Extracted information:
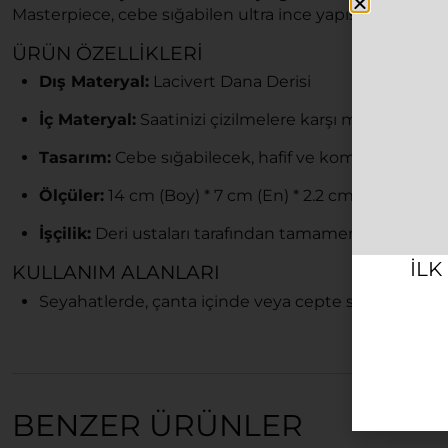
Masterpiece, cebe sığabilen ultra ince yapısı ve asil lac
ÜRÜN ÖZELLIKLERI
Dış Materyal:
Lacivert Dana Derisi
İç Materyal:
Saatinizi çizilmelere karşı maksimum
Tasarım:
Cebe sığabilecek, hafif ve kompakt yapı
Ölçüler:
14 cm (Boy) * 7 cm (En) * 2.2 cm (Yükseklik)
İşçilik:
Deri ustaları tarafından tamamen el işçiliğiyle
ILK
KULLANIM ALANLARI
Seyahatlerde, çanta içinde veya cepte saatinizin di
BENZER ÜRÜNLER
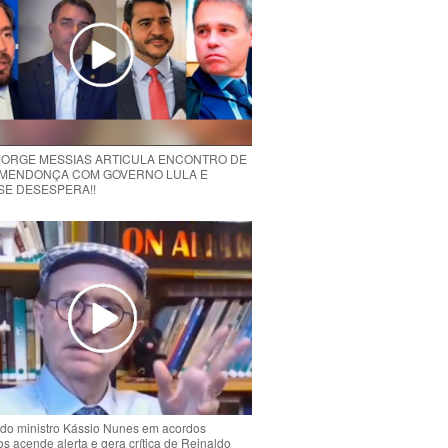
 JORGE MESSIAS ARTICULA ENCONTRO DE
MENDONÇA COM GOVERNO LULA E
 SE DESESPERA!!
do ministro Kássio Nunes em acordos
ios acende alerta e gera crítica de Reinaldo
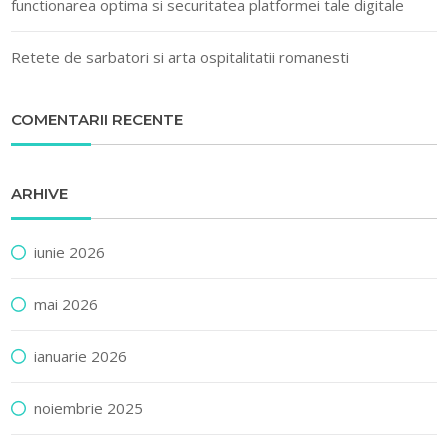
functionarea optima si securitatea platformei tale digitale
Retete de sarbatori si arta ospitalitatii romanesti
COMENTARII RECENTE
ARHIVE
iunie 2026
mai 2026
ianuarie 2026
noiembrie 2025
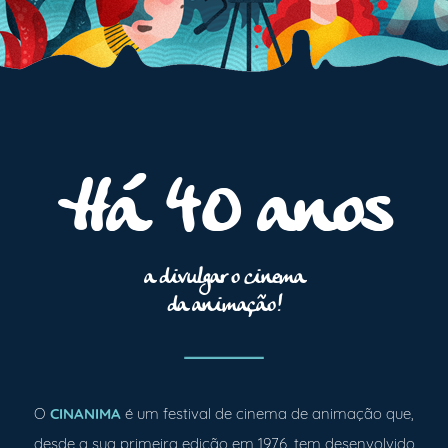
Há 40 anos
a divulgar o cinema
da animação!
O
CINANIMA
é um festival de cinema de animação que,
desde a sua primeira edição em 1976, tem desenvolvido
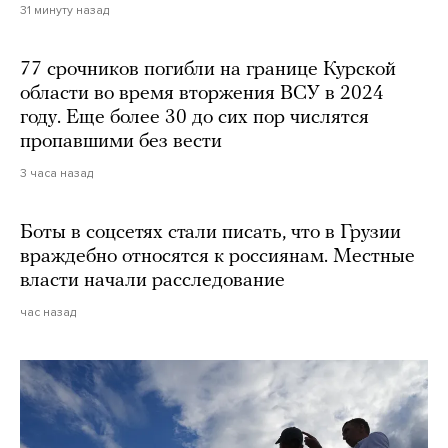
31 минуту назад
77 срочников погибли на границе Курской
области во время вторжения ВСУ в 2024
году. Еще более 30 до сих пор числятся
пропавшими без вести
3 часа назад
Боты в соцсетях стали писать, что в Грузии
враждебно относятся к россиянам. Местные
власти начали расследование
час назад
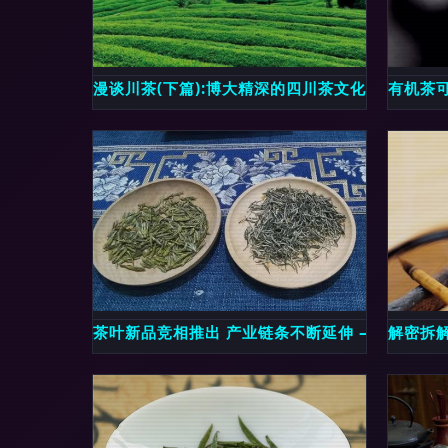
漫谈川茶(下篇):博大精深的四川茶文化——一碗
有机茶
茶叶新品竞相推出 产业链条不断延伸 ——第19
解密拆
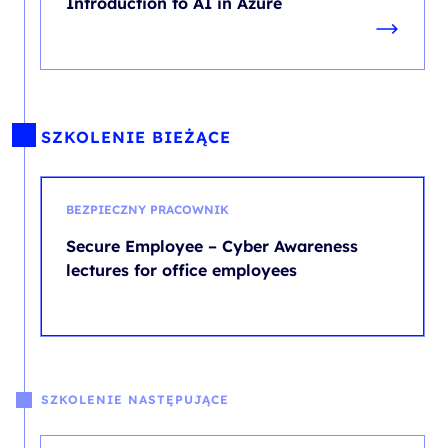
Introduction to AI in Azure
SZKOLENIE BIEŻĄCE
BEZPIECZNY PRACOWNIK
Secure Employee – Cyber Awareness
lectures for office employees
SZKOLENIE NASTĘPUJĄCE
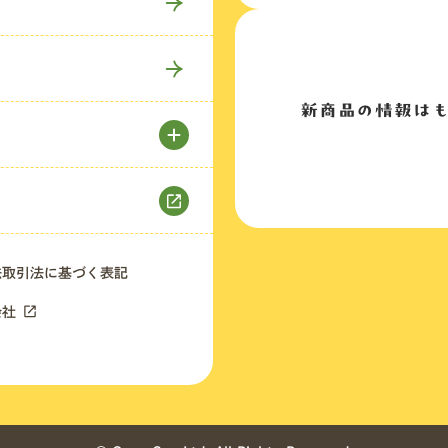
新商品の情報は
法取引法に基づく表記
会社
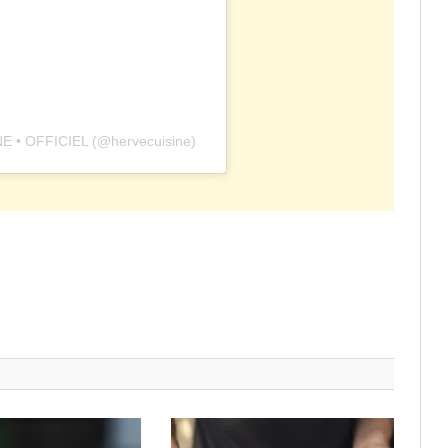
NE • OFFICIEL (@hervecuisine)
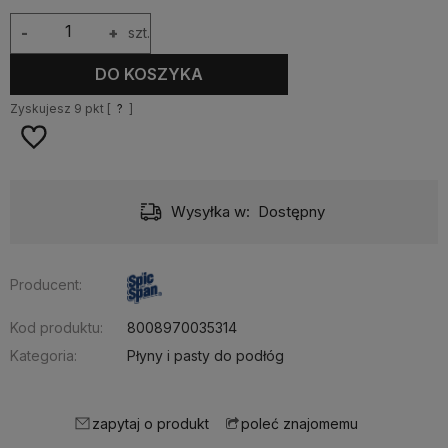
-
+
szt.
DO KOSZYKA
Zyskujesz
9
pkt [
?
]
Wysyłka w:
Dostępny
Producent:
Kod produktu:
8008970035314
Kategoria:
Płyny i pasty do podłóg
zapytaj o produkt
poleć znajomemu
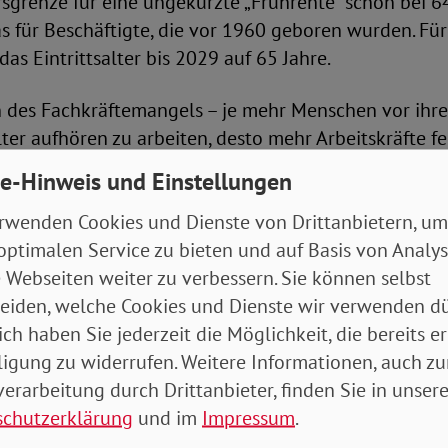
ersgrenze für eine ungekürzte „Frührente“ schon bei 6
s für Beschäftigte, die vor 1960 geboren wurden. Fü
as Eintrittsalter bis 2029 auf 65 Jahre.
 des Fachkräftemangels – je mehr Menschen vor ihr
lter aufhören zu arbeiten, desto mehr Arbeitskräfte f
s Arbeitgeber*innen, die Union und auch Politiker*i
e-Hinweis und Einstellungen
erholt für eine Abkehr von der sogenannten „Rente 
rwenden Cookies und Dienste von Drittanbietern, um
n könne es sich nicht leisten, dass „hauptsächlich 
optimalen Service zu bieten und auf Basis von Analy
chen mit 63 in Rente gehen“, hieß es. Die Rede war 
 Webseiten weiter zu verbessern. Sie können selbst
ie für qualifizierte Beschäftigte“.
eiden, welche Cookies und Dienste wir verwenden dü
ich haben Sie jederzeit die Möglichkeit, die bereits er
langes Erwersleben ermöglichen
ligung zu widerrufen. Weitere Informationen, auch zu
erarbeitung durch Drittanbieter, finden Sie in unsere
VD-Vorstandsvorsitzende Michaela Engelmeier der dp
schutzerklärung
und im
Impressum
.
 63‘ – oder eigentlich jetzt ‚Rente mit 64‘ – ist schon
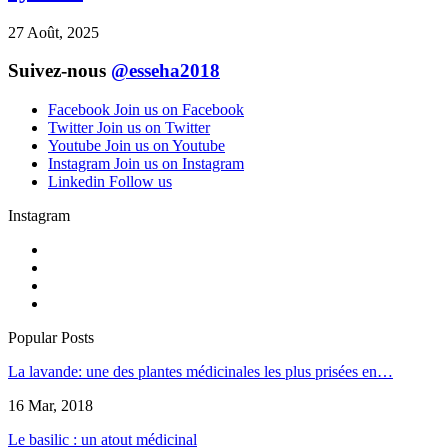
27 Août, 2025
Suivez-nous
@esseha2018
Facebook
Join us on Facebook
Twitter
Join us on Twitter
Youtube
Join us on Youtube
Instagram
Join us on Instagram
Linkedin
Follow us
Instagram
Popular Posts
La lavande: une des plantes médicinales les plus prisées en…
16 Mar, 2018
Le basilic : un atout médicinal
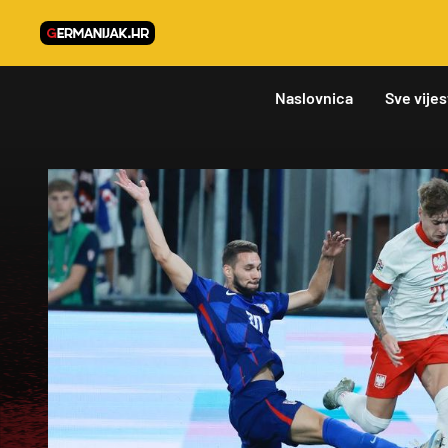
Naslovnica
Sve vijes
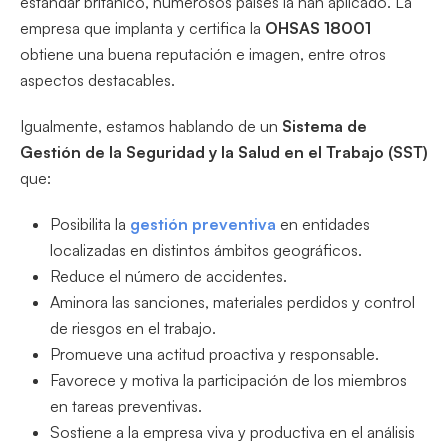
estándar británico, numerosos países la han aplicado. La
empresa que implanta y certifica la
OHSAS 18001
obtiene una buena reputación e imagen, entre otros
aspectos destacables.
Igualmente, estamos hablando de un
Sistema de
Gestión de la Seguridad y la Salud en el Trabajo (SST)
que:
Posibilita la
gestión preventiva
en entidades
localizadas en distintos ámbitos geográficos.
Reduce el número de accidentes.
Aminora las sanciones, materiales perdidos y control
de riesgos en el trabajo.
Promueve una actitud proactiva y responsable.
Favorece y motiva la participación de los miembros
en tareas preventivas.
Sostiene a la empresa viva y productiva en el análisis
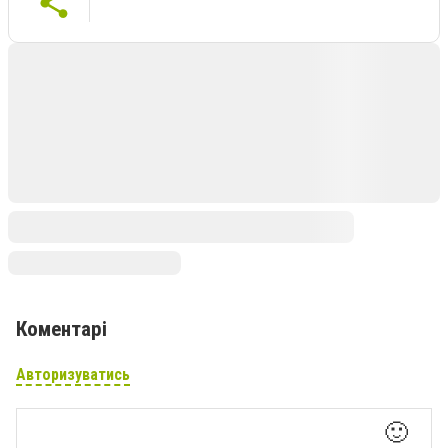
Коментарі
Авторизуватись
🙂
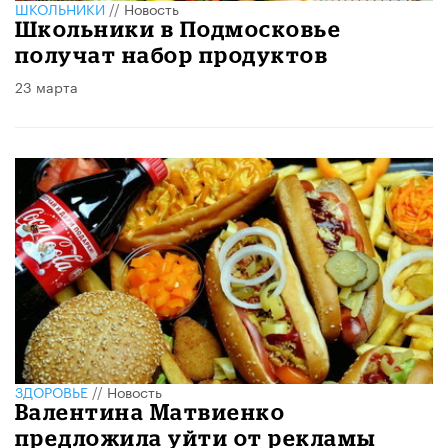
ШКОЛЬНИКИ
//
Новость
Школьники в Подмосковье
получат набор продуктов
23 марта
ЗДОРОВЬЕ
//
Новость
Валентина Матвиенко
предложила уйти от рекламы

Directions:
The output is the stretch above from the line with "s für Beschäftigte, die" through the line with "empresa que implanta y certifica la", copied word for word with both ends kept and every picture dropped.

Response to the task:
s für Beschäftigte, die vor 1960 geboren wurden. Fü
as Eintrittsalter bis 2029 auf 65 Jahre.
 des Fachkräftemangels – je mehr Menschen vor ihr
lter aufhören zu arbeiten, desto mehr Arbeitskräfte f
s Arbeitgeber*innen, die Union und auch Politiker*i
e-Hinweis und Einstellungen
erholt für eine Abkehr von der sogenannten „Rente 
rwenden Cookies und Dienste von Drittanbietern, um
n könne es sich nicht leisten, dass „hauptsächlich 
optimalen Service zu bieten und auf Basis von Analy
chen mit 63 in Rente gehen“, hieß es. Die Rede war 
 Webseiten weiter zu verbessern. Sie können selbst
ie für qualifizierte Beschäftigte“.
eiden, welche Cookies und Dienste wir verwenden dü
ich haben Sie jederzeit die Möglichkeit, die bereits er
langes Erwersleben ermöglichen
ligung zu widerrufen. Weitere Informationen, auch zu
erarbeitung durch Drittanbieter, finden Sie in unsere
VD-Vorstandsvorsitzende Michaela Engelmeier der dp
schutzerklärung
und im
Impressum
.
 63‘ – oder eigentlich jetzt ‚Rente mit 64‘ – ist schon
27 Août, 2025
Suivez-nous
@esseha2018
Facebook
Join us on Facebook
Twitter
Join us on Twitter
Youtube
Join us on Youtube
Instagram
Join us on Instagram
Linkedin
Follow us
Instagram
Popular Posts
La lavande: une des plantes médicinales les plus prisées en…
16 Mar, 2018
Le basilic : un atout médicinal
Naslovnica
Sve vijes
estándar británico, numerosos países la han aplicado. La
empresa que implanta y certifica la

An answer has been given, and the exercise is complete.